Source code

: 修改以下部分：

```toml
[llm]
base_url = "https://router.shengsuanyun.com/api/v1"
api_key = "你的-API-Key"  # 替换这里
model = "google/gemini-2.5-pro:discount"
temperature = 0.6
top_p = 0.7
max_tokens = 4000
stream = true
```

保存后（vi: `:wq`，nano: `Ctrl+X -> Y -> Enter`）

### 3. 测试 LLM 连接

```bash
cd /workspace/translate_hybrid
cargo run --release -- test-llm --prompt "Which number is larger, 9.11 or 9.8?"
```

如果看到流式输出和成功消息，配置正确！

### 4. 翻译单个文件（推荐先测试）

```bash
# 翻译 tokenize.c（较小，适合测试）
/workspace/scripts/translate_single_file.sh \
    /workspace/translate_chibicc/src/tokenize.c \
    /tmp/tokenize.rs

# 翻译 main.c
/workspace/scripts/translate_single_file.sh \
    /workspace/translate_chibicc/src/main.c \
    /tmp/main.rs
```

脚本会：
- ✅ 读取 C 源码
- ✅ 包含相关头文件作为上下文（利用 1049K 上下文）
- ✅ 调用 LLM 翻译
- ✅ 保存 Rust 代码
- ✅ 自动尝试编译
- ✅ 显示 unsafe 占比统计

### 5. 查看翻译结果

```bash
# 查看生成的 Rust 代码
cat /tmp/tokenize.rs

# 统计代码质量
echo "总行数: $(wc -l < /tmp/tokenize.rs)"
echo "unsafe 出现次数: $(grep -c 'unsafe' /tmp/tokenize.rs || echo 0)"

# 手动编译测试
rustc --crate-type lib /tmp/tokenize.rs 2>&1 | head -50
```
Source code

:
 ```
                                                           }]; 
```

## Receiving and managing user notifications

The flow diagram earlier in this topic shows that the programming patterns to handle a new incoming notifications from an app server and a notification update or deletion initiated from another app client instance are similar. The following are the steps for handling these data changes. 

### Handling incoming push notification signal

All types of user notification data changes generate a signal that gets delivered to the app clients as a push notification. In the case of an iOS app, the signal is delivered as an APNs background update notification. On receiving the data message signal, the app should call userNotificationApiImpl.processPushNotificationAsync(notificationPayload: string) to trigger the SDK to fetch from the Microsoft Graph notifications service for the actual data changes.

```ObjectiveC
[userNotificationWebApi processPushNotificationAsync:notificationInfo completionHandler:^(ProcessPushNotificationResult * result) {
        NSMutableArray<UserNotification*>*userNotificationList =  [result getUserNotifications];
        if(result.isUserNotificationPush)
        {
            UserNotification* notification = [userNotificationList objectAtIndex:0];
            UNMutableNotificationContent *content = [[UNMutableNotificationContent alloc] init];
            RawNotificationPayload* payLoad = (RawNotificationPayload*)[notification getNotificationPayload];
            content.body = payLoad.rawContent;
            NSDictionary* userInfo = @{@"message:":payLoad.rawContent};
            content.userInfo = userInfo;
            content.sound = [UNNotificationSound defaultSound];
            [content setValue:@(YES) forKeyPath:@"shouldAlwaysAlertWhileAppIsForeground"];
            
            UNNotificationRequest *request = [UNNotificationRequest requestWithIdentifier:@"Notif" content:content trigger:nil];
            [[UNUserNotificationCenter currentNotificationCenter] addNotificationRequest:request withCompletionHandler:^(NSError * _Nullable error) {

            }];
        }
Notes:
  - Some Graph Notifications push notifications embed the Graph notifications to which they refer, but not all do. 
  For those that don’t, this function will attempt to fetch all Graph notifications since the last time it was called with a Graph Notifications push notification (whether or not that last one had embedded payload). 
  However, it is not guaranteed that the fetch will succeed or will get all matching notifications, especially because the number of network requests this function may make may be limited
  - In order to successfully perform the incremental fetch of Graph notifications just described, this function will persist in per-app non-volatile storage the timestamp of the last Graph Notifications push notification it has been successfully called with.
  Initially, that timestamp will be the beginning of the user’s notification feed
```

Problem requirements >> Find the lines above with the word "rawContent". Copy them out.

Task solution >>
            content.body = payLoad.rawContent;
            NSDictionary* userInfo = @{@"message:":payLoad.rawContent};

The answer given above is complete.